Navigator doesn’t try to answer ‘where are we going?’ Instead, it lingers in uncertainty, exploring what happens when an idea, an energy, a moment refracts through time. I quote Nina Simone: ‘An artist’s duty, as far as I’m concerned, is to reflect the times.’ And I ask myself: ‘What will you do this time, when you feel like you have nothing to say?’

 

So I collect fragments. Relics.

 

I piece together something that reflects my humanity—my work, my life, my dreams.
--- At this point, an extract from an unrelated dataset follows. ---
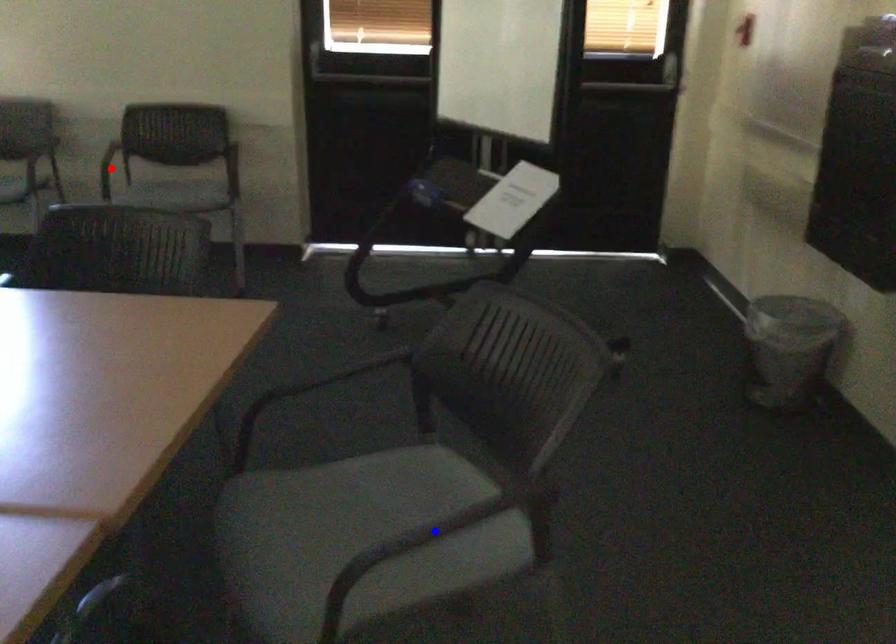
Question: In the image, two points are highlighted. Which point is nearer to the camera? Reply with the corresponding letter.

Choices:
 (A) blue point
 (B) red point

Answer: (A)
I want people to leave this exhibition feeling something visceral—a sense of navigation, of searching, of moving between past and present. Most importantly, I want them to leave with a sense of possibility.

 

Southgate-Smith (1995, Lomé) received her/their Postgraduate Diploma from the The Royal Academy of Arts, London (2022). In 2024, the artist received a research fellowship from East Gallery, Norwich, in collaboration with Sainsbury Center for Visual Arts, where she/they studied the cultural and spiritual function of sculpture in African domestic spaces.

 

Selected solo exhibitions include Aspects of Things Existing, Frieze London with Nicoletti (2024); Am I Porous or Imploding, EAST Gallery, Norwich University of the Arts, UK (2024); What I’ve Been Doing Lately, CEU open gallery, Budapest, organised and supported by The British council, as a part Photo Festival (2024); SPIT, Duo exhibition with Emmanuel Awuni, Public Gallery, London, UK; TEETH KISSIN’, Soup Gallery, London, UK (2023).

 

Selected group exhibitions include Hard Evidences, 198 Contemporary Arts and Learning, London, UK, (2025); Power Plants: Intoxicants, Stimulants & Narcotics, Sainsbury Center for Visual Arts, Norwich, UK (2024); Field of Difference, Palmer Gallery, London, UK (2024); The last train after the last train, PUBLIC Gallery, London, UK (2023); Globalisto: Fragments of a Community, curated by Mo Laudi, 31 PROJECT, Paris, FR (2023); Galerina x Arcadia Missa, Ways of Living 3.0, Arcadia Missa, London, UK (2023); DAWA, curated by Latif Samassi, 3537, Paris, FR (2023); The Ultimate Bootleg Experience, Studio Chappel, London, UK (2023); and Of Mythic Worlds, curated by Harold Offeh, Sainsbury Center for Visual Arts, Norwich, UK (2022), among others.

 

In 2022 she/they published her/them first book: TEETH KISSIN’ Where Elephants Reside, published by Lichen Books, and All Purpose Studios.

 

Southgate-Smith’s work is part of a number of permanent collections, including The Royal Academy of Arts, London, UK; Sainsbury Center for Visual Arts, Norwich, UK; Casa Do Design, Porto, PT; Lexus Private collection, Brussels, BE.